-- Opening Marker --

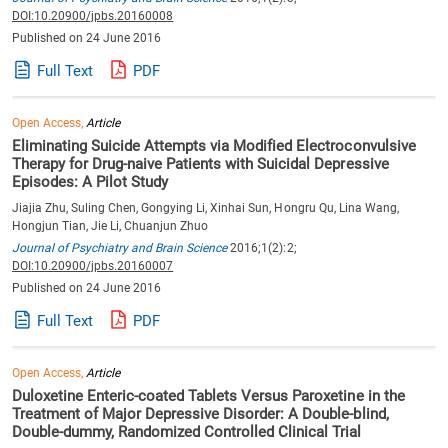
DOI:10.20900/jpbs.20160008
Published on 24 June 2016
Full Text
PDF
Open Access,
Article
Eliminating Suicide Attempts via Modified Electroconvulsive
Therapy for Drug-naive Patients with Suicidal Depressive
Episodes: A Pilot Study
Jiajia Zhu, Suling Chen, Gongying Li, Xinhai Sun, Hongru Qu, Lina Wang,
Hongjun Tian, Jie Li, Chuanjun Zhuo
Journal of Psychiatry and Brain Science
2016;1(2):2;
DOI:10.20900/jpbs.20160007
Published on 24 June 2016
Full Text
PDF
Open Access,
Article
Duloxetine Enteric-coated Tablets Versus Paroxetine in the
Treatment of Major Depressive Disorder: A Double-blind,
Double-dummy, Randomized Controlled Clinical Trial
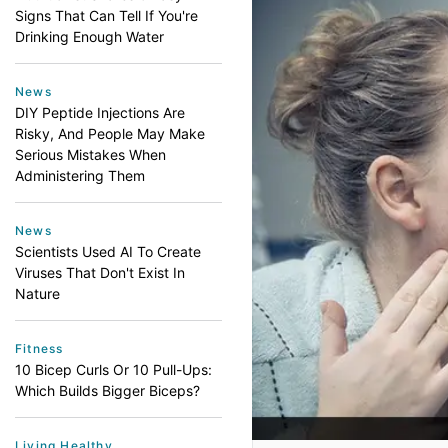
Signs That Can Tell If You're
Drinking Enough Water
News
DIY Peptide Injections Are
Risky, And People May Make
Serious Mistakes When
Administering Them
News
Scientists Used AI To Create
Viruses That Don't Exist In
Nature
Fitness
10 Bicep Curls Or 10 Pull-Ups:
Which Builds Bigger Biceps?
Living Healthy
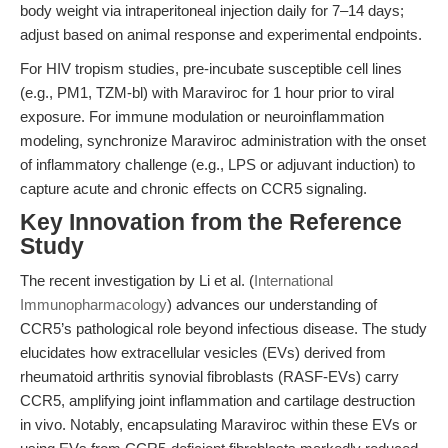
body weight via intraperitoneal injection daily for 7–14 days;
adjust based on animal response and experimental endpoints.
For HIV tropism studies, pre-incubate susceptible cell lines
(e.g., PM1, TZM-bl) with Maraviroc for 1 hour prior to viral
exposure. For immune modulation or neuroinflammation
modeling, synchronize Maraviroc administration with the onset
of inflammatory challenge (e.g., LPS or adjuvant induction) to
capture acute and chronic effects on CCR5 signaling.
Key Innovation from the Reference
Study
The recent investigation by Li et al. (
International
Immunopharmacology
) advances our understanding of
CCR5’s pathological role beyond infectious disease. The study
elucidates how extracellular vesicles (EVs) derived from
rheumatoid arthritis synovial fibroblasts (RASF-EVs) carry
CCR5, amplifying joint inflammation and cartilage destruction
in vivo. Notably, encapsulating Maraviroc within these EVs or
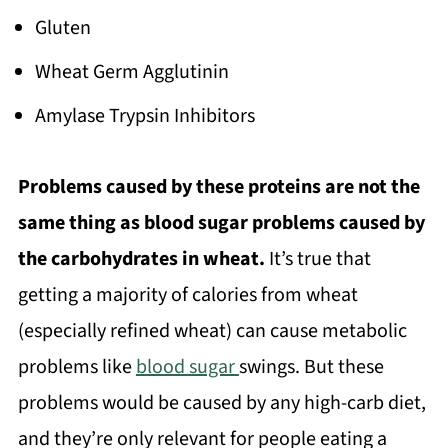
Gluten
Wheat Germ Agglutinin
Amylase Trypsin Inhibitors
Problems caused by these proteins are not the
same thing as blood sugar problems caused by
the carbohydrates in wheat.
It’s true that
getting a majority of calories from wheat
(especially refined wheat) can cause metabolic
problems like
blood sugar
swings. But these
problems would be caused by any high-carb diet,
and they’re only relevant for people eating a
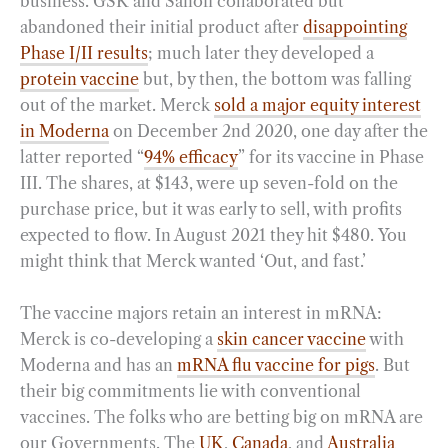
business. GSK and Sanofi collaborated but
abandoned their initial product after
disappointing
Phase I/II results
; much later they developed a
protein vaccine
but, by then, the bottom was falling
out of the market. Merck
sold a major equity interest
in Moderna
on December 2nd 2020, one day after the
latter reported “
94% efficacy
” for its vaccine in Phase
III. The shares, at $143, were up seven-fold on the
purchase price, but it was early to sell, with profits
expected to flow. In August 2021 they hit $480. You
might think that Merck wanted ‘Out, and fast.’
The vaccine majors retain an interest in mRNA:
Merck is co-developing a
skin cancer vaccine
with
Moderna and has an
mRNA flu vaccine for pigs
. But
their big commitments lie with conventional
vaccines. The folks who are betting big on mRNA are
our Governments. The
UK
,
Canada
, and
Australia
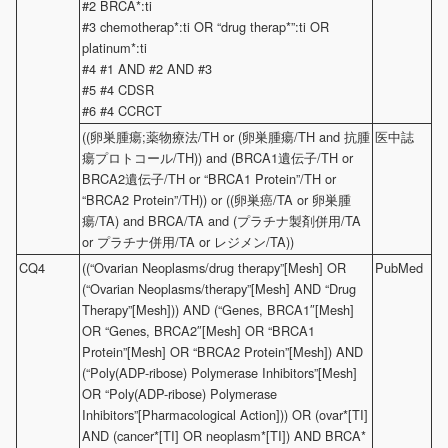
#2 BRCA*:ti
#3 chemotherap*:ti OR “drug therap*”:ti OR
platinum*:ti
#4 #1 AND #2 AND #3
#5 #4 CDSR
#6 #4 CCRCT
((卵巣腫瘍;薬物療法/TH or (卵巣腫瘍/TH and 抗腫
医中誌
瘍プロトコール/TH)) and (BRCA1遺伝子/TH or
BRCA2遺伝子/TH or “BRCA1 Protein”/TH or
“BRCA2 Protein”/TH)) or ((卵巣癌/TA or 卵巣腫
瘍/TA) and BRCA/TA and (プラチナ製剤併用/TA
or プラチナ併用/TA or レジメン/TA))
CQ4
((“Ovarian Neoplasms/drug therapy”[Mesh] OR
PubMed
(“Ovarian Neoplasms/therapy”[Mesh] AND “Drug
Therapy”[Mesh])) AND (“Genes, BRCA1″[Mesh]
OR “Genes, BRCA2″[Mesh] OR “BRCA1
Protein”[Mesh] OR “BRCA2 Protein”[Mesh]) AND
(“Poly(ADP-ribose) Polymerase Inhibitors”[Mesh]
OR “Poly(ADP-ribose) Polymerase
Inhibitors”[Pharmacological Action])) OR (ovar*[TI]
AND (cancer*[TI] OR neoplasm*[TI]) AND BRCA*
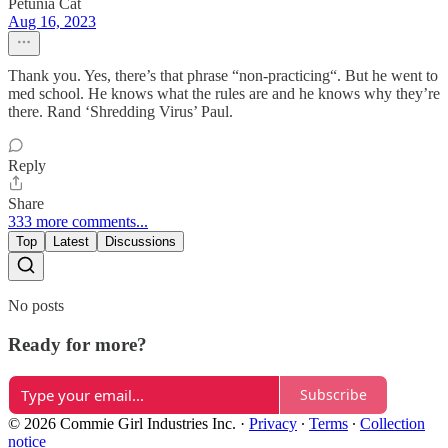
Petunia Cat
Aug 16, 2023
Thank you. Yes, there’s that phrase “non-practicing“. But he went to
med school. He knows what the rules are and he knows why they’re
there. Rand ‘Shredding Virus’ Paul.
Reply
Share
333 more comments...
Top
Latest
Discussions
No posts
Ready for more?
Subscribe
© 2026 Commie Girl Industries Inc.
·
Privacy
∙
Terms
∙
Collection
notice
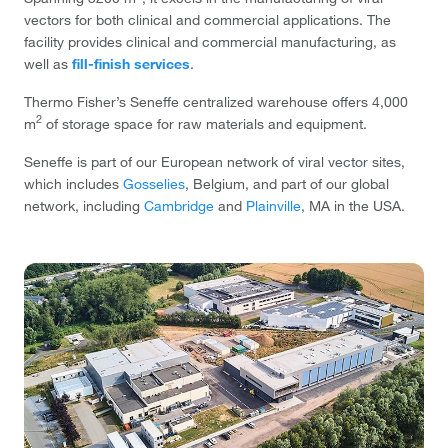
vectors for both clinical and commercial applications. The
facility provides clinical and commercial manufacturing, as
well as
fill-finish services
.
Thermo Fisher’s Seneffe centralized warehouse offers 4,000
2
m
of storage space for raw materials and equipment.
Seneffe is part of our European network of viral vector sites,
which includes
Gosselies
, Belgium, and part of our global
network, including
Cambridge
and
Plainville
, MA in the USA.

-- Closing Marker --

How to complete this task - Retype the lines of the material from the one containing "of our global" through the last line, exactly, and give no other lines.

Solution to this task -
, Belgium, and part of our global
network, including
Cambridge
and
Plainville
, MA in the USA.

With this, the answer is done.